*The data*:
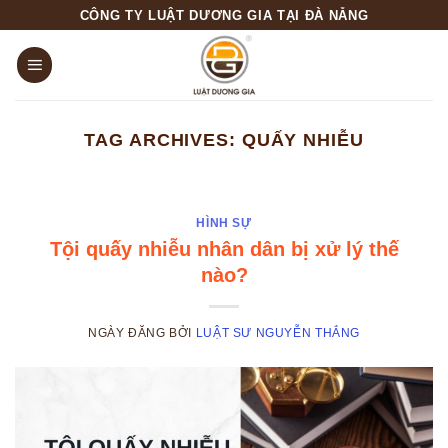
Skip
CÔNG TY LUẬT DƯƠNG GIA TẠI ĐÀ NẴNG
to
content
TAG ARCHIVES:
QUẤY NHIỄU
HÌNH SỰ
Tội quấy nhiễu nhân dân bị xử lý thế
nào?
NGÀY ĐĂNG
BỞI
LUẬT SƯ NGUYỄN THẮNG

* * *

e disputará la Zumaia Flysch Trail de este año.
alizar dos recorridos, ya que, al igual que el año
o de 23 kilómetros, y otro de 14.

* * *

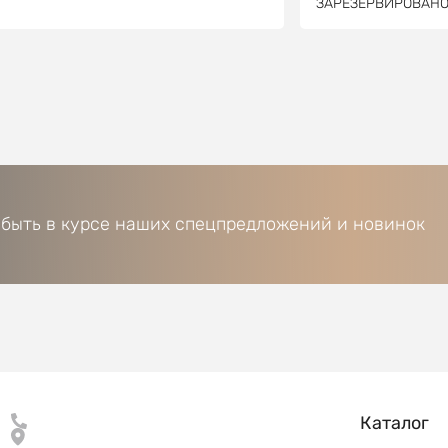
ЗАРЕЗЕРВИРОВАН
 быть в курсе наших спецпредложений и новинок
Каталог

*Task description*: Copy every line above that holds the word "LUẬT".

*Final answer*:
CÔNG TY LUẬT DƯƠNG GIA TẠI ĐÀ NẴNG
LUẬT SƯ NGUYỄN THẮNG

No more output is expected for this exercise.